— ACTIVITY —
Write out, word for word, every line from the beginning of the records through the line containing "merupakan pers mahasiswa yang berdiri di luar", with that line included.

— RECORDS SUPPLIED —
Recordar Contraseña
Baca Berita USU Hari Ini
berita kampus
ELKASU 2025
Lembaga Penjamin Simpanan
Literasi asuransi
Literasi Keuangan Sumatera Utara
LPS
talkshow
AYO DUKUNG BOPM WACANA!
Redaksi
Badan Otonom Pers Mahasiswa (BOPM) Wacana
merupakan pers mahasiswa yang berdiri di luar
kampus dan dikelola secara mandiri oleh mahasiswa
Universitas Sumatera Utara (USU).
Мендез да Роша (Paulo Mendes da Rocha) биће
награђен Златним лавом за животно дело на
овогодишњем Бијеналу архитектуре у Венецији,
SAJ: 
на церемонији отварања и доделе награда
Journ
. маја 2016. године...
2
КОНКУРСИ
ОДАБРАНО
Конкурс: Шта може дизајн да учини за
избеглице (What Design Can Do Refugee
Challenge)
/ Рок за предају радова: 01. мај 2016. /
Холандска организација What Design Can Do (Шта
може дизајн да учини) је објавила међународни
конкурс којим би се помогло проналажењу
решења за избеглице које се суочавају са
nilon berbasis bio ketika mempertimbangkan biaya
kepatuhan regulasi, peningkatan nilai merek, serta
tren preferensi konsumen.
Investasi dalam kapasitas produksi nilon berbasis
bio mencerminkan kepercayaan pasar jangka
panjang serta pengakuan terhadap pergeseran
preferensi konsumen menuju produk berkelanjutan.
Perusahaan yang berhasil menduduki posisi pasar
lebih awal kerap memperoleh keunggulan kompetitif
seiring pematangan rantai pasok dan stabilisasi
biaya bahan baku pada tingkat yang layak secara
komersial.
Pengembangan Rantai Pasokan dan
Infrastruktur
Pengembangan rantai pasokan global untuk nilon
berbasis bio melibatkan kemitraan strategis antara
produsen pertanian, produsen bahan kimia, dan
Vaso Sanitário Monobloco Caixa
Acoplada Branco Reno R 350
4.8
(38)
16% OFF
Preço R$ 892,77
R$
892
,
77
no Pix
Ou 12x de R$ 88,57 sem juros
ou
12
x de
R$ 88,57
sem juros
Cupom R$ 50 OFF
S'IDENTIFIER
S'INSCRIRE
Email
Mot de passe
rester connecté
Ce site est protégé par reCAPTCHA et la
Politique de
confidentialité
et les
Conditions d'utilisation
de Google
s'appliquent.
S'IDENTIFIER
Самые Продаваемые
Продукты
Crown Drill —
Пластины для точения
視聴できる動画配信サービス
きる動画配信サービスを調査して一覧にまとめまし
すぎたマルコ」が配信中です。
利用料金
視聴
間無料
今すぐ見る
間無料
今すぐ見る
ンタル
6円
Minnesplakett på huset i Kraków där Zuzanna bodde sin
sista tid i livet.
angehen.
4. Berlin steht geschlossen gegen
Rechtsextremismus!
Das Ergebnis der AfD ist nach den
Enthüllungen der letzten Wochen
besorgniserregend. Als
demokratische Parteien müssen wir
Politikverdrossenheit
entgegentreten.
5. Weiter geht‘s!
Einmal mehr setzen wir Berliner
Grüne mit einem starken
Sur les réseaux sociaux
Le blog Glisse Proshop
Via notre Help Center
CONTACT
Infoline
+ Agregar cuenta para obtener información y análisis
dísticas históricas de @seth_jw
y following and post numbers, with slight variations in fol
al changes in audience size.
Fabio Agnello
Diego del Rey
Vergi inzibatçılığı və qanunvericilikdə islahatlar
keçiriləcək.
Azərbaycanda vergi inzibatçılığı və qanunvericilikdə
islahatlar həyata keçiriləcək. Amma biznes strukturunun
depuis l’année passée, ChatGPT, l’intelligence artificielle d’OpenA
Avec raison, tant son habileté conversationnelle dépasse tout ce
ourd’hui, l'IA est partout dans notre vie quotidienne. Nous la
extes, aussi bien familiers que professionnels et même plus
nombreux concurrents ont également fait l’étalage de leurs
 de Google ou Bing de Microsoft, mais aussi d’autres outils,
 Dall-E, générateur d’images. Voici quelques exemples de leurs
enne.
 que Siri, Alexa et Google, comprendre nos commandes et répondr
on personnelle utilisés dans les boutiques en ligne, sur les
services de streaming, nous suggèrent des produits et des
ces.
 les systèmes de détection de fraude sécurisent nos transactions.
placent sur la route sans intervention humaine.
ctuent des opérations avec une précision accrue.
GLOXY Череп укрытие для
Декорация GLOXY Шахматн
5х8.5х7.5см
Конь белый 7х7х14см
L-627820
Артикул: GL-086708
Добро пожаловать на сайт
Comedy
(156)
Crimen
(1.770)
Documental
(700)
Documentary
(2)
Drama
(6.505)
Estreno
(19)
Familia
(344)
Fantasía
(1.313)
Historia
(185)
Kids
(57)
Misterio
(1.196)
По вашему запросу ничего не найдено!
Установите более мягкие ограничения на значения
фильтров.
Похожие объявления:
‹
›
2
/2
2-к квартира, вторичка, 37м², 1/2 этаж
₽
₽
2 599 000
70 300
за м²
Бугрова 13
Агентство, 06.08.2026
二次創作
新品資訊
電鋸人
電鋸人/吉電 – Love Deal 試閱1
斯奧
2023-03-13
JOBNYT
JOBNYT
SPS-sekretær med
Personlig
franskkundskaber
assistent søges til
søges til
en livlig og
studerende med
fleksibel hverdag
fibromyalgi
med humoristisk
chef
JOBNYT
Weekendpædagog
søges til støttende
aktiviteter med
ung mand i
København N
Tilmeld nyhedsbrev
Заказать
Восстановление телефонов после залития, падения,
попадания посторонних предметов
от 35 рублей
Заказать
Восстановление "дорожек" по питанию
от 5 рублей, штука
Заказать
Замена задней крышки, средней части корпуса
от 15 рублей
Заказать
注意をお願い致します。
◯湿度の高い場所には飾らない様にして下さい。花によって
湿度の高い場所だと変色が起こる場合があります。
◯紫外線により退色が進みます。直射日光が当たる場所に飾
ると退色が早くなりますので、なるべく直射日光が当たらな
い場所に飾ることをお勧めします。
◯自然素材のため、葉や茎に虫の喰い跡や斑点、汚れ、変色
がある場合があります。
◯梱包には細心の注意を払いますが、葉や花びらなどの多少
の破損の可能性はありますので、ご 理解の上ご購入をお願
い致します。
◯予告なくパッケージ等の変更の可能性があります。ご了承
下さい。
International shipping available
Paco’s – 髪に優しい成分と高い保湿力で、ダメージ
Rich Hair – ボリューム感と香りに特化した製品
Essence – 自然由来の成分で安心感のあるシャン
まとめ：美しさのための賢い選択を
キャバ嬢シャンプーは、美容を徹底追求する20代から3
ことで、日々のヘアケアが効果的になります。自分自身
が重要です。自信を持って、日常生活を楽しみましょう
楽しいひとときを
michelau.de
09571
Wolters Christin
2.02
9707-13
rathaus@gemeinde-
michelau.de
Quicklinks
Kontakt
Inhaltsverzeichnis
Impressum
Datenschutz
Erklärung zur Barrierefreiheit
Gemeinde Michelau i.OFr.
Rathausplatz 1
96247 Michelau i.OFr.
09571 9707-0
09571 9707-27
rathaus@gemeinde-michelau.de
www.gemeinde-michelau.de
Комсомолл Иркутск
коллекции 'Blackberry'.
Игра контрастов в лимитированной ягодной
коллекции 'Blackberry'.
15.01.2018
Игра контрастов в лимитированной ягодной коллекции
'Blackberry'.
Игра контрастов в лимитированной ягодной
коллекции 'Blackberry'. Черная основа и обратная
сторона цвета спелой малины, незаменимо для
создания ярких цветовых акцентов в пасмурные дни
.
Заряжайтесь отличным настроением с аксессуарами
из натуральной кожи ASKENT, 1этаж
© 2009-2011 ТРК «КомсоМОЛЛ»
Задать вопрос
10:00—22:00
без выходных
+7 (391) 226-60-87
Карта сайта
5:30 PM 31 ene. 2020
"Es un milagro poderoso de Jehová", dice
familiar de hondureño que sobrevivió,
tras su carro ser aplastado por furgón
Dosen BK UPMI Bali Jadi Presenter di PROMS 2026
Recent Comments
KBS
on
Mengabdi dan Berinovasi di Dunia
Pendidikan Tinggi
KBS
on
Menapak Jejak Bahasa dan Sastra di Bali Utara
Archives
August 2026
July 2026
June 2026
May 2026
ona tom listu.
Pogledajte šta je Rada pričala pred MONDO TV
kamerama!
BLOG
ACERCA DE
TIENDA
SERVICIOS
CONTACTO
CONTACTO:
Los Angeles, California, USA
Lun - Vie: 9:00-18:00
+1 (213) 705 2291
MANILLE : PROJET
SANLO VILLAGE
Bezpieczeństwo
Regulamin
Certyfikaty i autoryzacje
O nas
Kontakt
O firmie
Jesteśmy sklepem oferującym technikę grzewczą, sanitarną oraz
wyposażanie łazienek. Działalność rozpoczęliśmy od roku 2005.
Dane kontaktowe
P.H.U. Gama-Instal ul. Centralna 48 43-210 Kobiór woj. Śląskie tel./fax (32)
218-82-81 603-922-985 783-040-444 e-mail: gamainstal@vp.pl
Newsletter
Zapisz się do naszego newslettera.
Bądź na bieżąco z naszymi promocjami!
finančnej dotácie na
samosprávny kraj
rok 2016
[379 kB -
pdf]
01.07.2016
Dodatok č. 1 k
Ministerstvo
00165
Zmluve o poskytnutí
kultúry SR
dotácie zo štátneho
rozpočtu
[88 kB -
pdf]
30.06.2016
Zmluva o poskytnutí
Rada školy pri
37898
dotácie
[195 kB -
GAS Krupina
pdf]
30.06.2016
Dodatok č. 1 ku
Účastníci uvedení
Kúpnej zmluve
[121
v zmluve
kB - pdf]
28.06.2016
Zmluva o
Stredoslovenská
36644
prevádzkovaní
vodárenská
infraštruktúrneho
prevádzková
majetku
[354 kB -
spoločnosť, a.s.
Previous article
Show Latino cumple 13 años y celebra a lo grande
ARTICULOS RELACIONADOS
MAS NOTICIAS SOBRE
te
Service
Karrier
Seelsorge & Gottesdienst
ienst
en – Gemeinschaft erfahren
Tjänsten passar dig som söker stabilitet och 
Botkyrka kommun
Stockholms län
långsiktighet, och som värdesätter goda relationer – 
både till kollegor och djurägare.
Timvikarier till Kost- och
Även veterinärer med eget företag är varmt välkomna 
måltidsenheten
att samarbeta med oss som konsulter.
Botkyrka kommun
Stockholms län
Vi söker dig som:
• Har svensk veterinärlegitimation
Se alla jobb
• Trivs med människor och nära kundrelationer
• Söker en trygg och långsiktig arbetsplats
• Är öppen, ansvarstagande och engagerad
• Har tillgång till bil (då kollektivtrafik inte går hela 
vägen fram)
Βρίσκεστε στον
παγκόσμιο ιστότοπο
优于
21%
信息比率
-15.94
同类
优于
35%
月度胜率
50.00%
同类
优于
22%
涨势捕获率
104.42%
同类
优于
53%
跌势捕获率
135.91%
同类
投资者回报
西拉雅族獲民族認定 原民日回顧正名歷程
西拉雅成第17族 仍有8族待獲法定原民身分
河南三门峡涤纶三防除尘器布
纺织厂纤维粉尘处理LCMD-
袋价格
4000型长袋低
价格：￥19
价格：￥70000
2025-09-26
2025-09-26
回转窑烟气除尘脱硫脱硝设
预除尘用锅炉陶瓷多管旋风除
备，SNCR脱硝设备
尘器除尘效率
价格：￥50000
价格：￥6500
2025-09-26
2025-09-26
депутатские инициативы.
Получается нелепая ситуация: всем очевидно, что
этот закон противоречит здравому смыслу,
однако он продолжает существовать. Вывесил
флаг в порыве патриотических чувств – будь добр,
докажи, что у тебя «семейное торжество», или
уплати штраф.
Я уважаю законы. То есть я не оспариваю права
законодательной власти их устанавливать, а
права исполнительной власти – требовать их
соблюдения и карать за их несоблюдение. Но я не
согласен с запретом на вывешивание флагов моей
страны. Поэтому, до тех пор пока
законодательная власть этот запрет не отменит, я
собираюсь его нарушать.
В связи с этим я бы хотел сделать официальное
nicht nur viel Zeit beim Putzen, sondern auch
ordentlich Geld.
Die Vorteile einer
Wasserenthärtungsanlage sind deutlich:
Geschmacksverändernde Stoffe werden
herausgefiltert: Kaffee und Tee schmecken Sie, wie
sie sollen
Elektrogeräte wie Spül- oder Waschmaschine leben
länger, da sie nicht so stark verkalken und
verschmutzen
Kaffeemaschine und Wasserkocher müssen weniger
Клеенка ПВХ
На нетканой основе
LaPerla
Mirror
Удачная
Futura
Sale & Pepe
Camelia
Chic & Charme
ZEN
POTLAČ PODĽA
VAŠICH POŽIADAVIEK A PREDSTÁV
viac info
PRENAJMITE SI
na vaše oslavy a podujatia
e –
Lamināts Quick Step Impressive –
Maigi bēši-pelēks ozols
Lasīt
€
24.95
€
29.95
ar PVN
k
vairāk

— OUTPUT FOR THIS TASK —
Recordar Contraseña
Baca Berita USU Hari Ini
berita kampus
ELKASU 2025
Lembaga Penjamin Simpanan
Literasi asuransi
Literasi Keuangan Sumatera Utara
LPS
talkshow
AYO DUKUNG BOPM WACANA!
Redaksi
Badan Otonom Pers Mahasiswa (BOPM) Wacana
merupakan pers mahasiswa yang berdiri di luar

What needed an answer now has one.